◆ TASKS AND EXERCISES ◆
1. List each thing the writer of the personal essay on clumsiness and absentmindedness fears having forgotten, even though it was actually done.
2. Extend the personal essay on clumsiness and absentmindedness, starting after its last sentence.

DOCUMENT TEXT Block Start

When someone waves awkwardly it instantly endears them to me.  This is because I too, have a waving problem.  When I see someone flap their hand at me  like they’ve lost control over their fingers (in a way I am familiar with) I so appreciate the effort put forth despite inability, it makes me feel important.  Also, it’s nice to know I’m not the only human being who can’t grasp basic motor skills.

I am clumsy.   I trip on nothing.  My feet get in the way of, well, my feet. I can also walk into the same desk corner/wall/article of furniture over and over again without ever learning that I should take that turn just a little bit differently, or just actually pay attention to what I’m doing.

I am absentminded, kind of.  Really I am fairly conscientious with a near-pathological fear that I am absentminded.  I remember to put the keys in my purse but freak out five minutes later because I can’t remember if I remembered to put the keys in my purse (I have dumped my purse out several different times, in multiple locations).  I become convinced that I forgot to fill out my time card, when in reality it was complete on time and exactly the way it’s supposed to be. I don’t forget to put my name on homework assignments yet as soon as I turn something in I become positive that it is the best paper I’ve ever written but it’s unintentionally anonymous. (My caveat is that sometimes I am completely spacey and do totally inane things.  So perhaps my fear of absentmindedness is in fact, legitimate.)

DOCUMENT TEXT Block End
EXTRACTED RECORDS Block Start

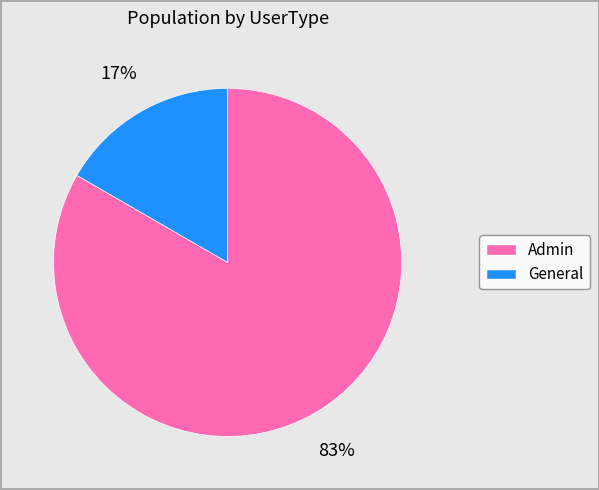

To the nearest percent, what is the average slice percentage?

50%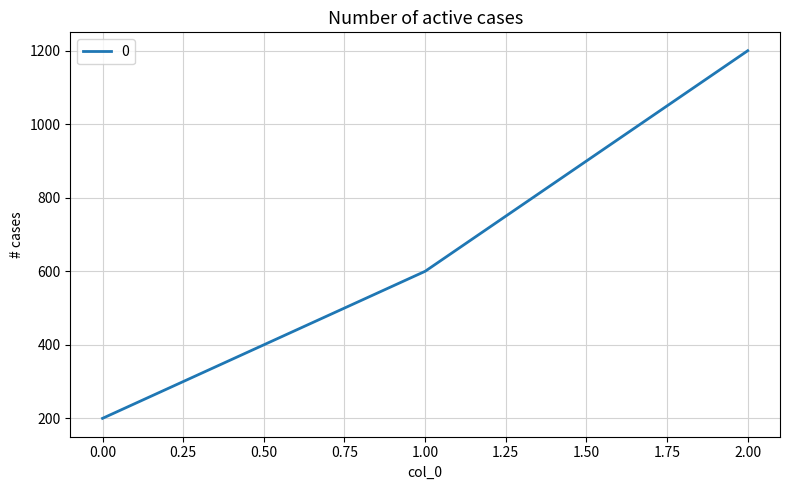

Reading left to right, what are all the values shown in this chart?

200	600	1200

EXTRACTED RECORDS Block End
EXTRACTED RECORDS Block Start

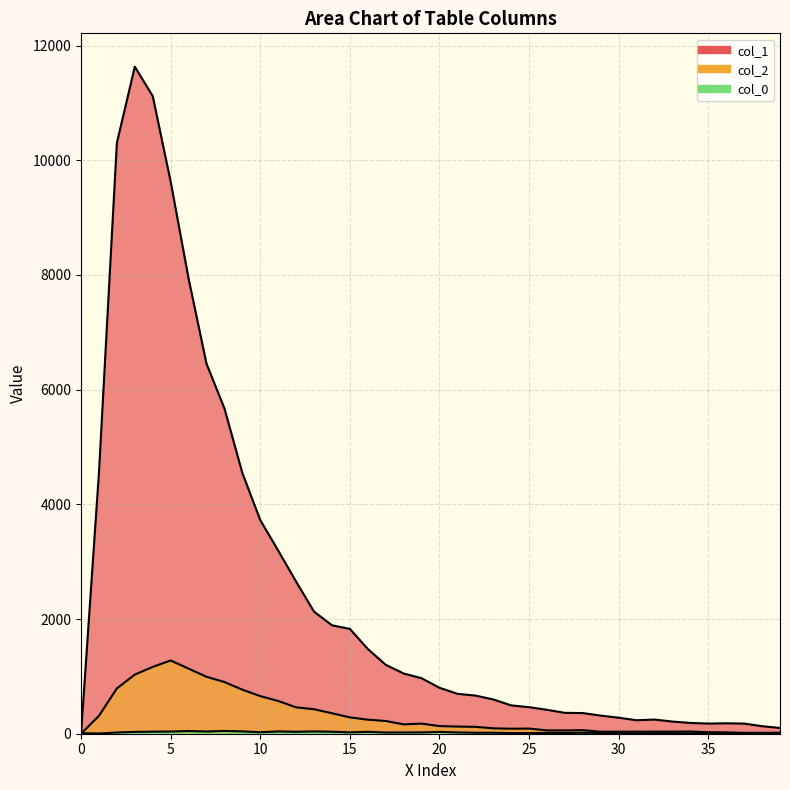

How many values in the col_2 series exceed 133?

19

EXTRACTED RECORDS Block End

◆ RESPONSES TO THE TASKS ◆
1.
- Putting the keys in the purse
- Filling out the time card
- Putting a name on homework assignments

2.
I laugh incredibly easily. I laugh at movies, t.v. shows, websites, books, things my friends say, things the people at the table in the restaurant next to me say, my dad’s insistence on wearing the paper pirate hats in Long John Silver’s, things I see on billboards, faces my little sister makes at the dinner table, this commercial (every time), the list goes on and on. Anyway, I laugh easily and I laugh hard. Things that could potentially make other people chuckle mildly or smile to themselves cause me to laugh audibly and obnoxiously, while convulsing as though I’m being poked with a cattle prod. Another thing is that I don’t really like my laugh.  One of my best friends has an adorable laugh, it the cutest giggle I’ve ever heard. I am not so lucky; my laugh (which as I’ve already pointed out, I hear all the time) is something I’ve come to terms with, but not something I find very pleasant to listen to. I’m also a crier, (under the right circumstances most of the above list can also trigger tears) which is worse than the laughing.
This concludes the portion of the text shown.